Perhaps the most significant impact of these ‘invasions’, however, seems to be the way they claim space. Religious institutions of any faith are typically places of peace, contemplation, and religious observance – as late as the 17th century in England, churches provided legal sanctuary from persecution. Religious institutions are places of peace and refuge from the world. As such, the symbolic impact of a group of people stomping in in matching ‘activist jackets’, threatening to start remodelling the property unless their demands are met represents a fairly dramatic intrusion on a religious space; a claim to ownership of and domination over it, which, whether intentional or not, is fairly threatening. It’s a sudden, shocking action that suggests ‘we can come in here and do what we want, and you can’t stop us’, and that ‘we don’t respect this institution’. As such, even if the rhetoric of ‘invasion’ massively overestimates the actual threat, it still can have be upsetting, as the statements of Syed and Rahat Alam, and the second imam, suggest.

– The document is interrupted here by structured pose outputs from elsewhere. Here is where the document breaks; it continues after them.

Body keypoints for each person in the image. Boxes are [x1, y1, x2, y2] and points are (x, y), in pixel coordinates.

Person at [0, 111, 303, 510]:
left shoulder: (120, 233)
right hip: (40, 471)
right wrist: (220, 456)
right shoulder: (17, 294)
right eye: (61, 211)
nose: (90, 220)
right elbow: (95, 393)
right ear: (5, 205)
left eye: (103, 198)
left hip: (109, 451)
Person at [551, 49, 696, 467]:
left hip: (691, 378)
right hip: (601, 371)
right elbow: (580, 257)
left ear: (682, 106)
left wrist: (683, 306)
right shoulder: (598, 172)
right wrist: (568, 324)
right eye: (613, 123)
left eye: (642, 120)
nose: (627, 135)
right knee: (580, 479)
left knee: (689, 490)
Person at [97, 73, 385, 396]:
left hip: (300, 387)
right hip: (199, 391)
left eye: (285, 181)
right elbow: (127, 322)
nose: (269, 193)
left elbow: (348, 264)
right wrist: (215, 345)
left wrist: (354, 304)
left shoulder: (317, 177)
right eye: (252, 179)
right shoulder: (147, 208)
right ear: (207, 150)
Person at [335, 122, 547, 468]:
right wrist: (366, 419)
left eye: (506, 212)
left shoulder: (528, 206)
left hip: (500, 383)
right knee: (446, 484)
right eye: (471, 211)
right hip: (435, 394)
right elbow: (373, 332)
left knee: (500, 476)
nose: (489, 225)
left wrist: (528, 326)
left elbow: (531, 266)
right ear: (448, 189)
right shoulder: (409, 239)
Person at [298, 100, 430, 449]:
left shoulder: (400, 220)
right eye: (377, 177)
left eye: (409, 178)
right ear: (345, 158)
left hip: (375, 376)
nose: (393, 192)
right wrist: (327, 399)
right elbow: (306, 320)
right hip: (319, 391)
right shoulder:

If we take BF at their word, then their concern is about gender equality, and women’s liberation; indeed, the female BF member argued that ‘we fought long and hard for equality’, and would not let a mosque’s own practice impede that. The idea of women’s liberation from oppressive forces is certainly a valuable one, but it’s not clear that, for all of their concern about Islam and women, Britain First listen particularly much to women’s voices. We’ve read accounts from female members of the mosque community who have senior responsibilities in the running it, and see the separate entrances are part of a religious observance that they choose to partake in. Building on Tell MAMA’s research, academics from Birmingham University have investigated the nature and impact of intersectional hate violence targeting Muslim women, seeing the looking at the mutually reinforcing issues of violence against women and anti-Muslim violence, and looking to explain why attacks on Muslim women are so common compared to other forms of hate violence. Others have remarked on the double-glazed extra-strong glass ceiling that seems to limit Muslim women’s employment achievements. Yes, we should care about misogyny and poor treatment of women, and especially in cases where overlapping forms of discrimination; but feminist movements little need groups of uniformed far-right ‘activists’ storming into mosques and delivering ultimatums over the complaints of Muslim women.